--- Input records Enclosed Below ---

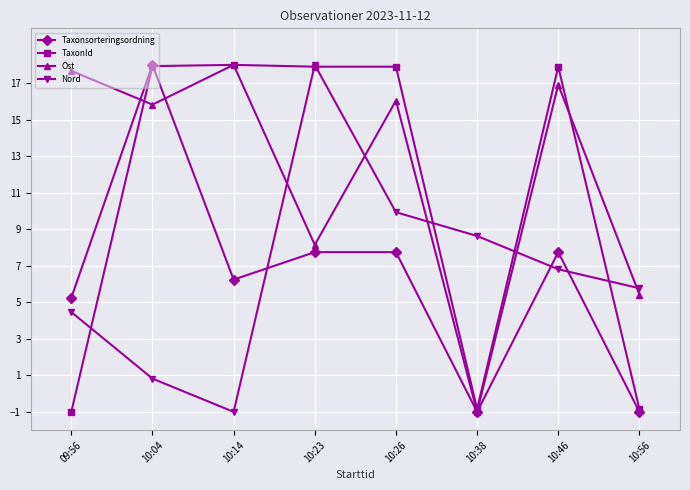

Count the number of data series in this chart.

4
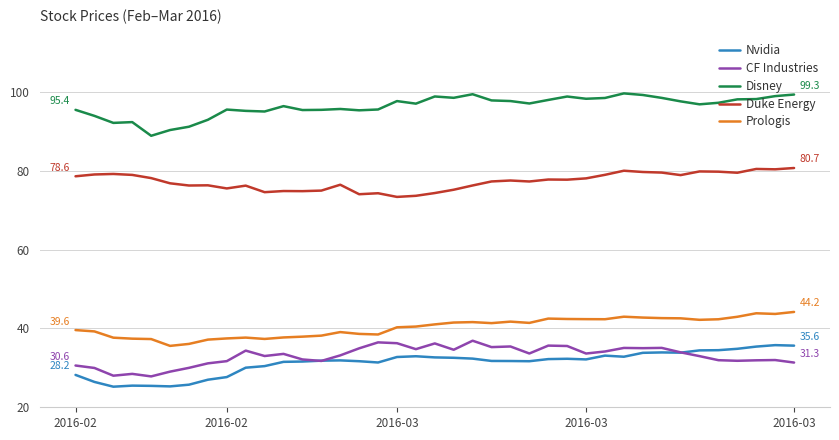

What is the difference between the second highest and second lowest values in the Disney series?

9.1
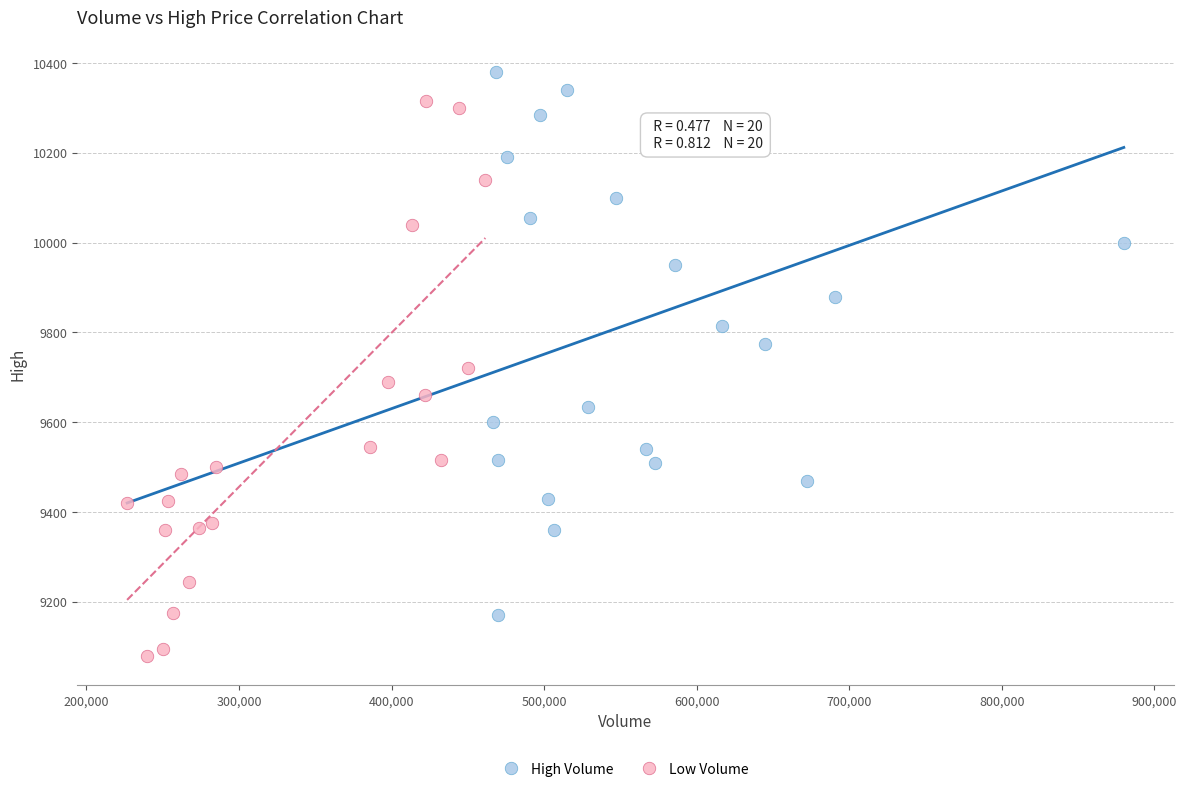

Which series reaches the minimum Y coordinate?

Low Volume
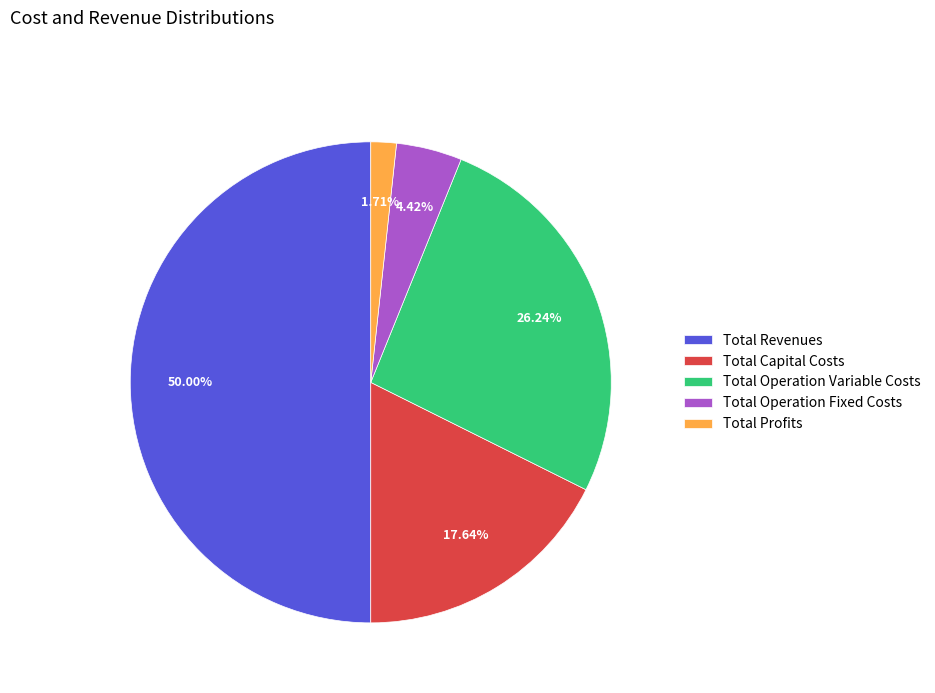

What portion of the pie excludes Total Capital Costs?

82.4%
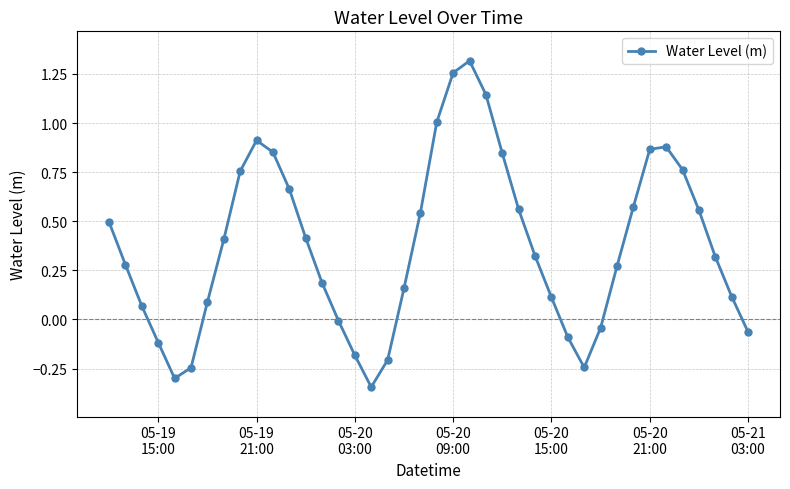

How many lines are shown in the chart?

1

--- End of Enclosed Input records ---

-- Requirement --
Report every line of the items above that contains the word "chart".

-- Answer space --
Count the number of data series in this chart.
How many lines are shown in the chart?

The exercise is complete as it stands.